0xbadcafebee 9/3/2025||
Because it's a niche? You don't need async for most stuff Python is used for, it's a "nice-to-have", and it's annoying to add. If you have to have concurrency/threading/etc, there are other languages with better paradigms.

The same thing happened with Perl and its weird threading (for different reasons, but still)... I guess Python didn't learn that lesson. Perl also gained async and coroutine support, but I think they were added a while after I left the community. I doubt many people use them today. Anyone used them and can comment on ease vs Python?

rich_sasha 9/3/2025|
Async is perfectly fine for a medium-load single-threaded RPC/REST server wrangling. Ran it in production with 100s, sometimes 1000s of calls / sec with no issues. And thread-safety is much easier with async, where you know where the context switches are occuring.
taeric 9/2/2025||
Wouldn't this be like asking why bit packing/flipping isn't more popular in python? In general, it just isn't necessary for the vast majority of programs people are likely to write using python.

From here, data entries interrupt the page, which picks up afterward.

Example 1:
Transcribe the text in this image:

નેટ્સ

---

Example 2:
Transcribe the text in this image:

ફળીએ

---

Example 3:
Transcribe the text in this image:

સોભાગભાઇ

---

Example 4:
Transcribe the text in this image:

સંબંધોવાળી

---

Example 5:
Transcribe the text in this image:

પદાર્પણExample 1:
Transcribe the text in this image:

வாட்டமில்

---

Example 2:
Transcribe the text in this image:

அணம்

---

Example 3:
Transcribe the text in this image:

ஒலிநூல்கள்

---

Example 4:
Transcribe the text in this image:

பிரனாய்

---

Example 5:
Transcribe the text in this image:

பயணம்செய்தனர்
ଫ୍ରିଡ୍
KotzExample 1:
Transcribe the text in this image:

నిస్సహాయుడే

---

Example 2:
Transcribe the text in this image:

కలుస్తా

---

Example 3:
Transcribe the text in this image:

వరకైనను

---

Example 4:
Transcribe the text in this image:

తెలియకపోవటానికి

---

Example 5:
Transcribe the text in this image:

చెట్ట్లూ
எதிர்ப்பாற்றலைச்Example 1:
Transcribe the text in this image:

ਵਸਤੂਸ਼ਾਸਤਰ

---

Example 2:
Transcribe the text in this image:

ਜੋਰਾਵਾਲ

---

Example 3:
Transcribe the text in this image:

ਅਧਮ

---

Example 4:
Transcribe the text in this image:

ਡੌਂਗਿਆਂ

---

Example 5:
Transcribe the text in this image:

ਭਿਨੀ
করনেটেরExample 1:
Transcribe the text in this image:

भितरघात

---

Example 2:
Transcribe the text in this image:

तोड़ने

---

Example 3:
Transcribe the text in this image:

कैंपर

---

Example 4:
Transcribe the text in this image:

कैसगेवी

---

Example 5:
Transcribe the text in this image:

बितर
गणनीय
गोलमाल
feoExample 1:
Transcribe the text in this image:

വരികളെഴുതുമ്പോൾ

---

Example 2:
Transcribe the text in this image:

Which isn't to argue that they did a good or a bad job adding the ability to the language. It just isn't the long pole in performance concerns for most programs.

notepad0x90 9/3/2025||
For me, when I use python, it's because I want faster dev time to prove a concept or that I expect others with little to no programming experience to maintain the code in the future. So, I rarely ever use async because I never seem to be in a position where the debugging complexity and how hard it is for others/newbies to read and be familiar with the code is worth the performance improvements.

Like others are saying, if I want it fast and efficient (processing), I'll just use Go. Python isn't like JS in browsers, you don't have to use it, you have to want to use it. and the same goes with its features. Maybe if python tutorials/books and "How do i ____ in python?" search results used async, map, filter, collections,etc.. these awesome python features would be more prevalent. But, I can see how mature projects should probably mandate their usage where it makes sense.

giancarlostoro 9/2/2025||
I think part of it is historical. WSGI has been around a while before async became relevant. The industry now has had ASGI for a while, but if your WSGI deployed web application doesn't need to squeeze out all the juice it can with async, you might not be phased by not using it or bothered at all.

Reminds me of how long it took some to go from Python 2 to Python 3.

odyssey7 9/2/2025||
Python is ergonomically challenged, so we shouldn’t be surprised when features built on that foundation go unused.
lysace 9/2/2025|
Because it takes a a lot of reading/studying/experimentation to get things right.

I'm personally halfway through that journey (having spent like 4h reading docs/learning, on top of the development). I suspect it could have been designed in such a way so that it's less trivially easy to mess up.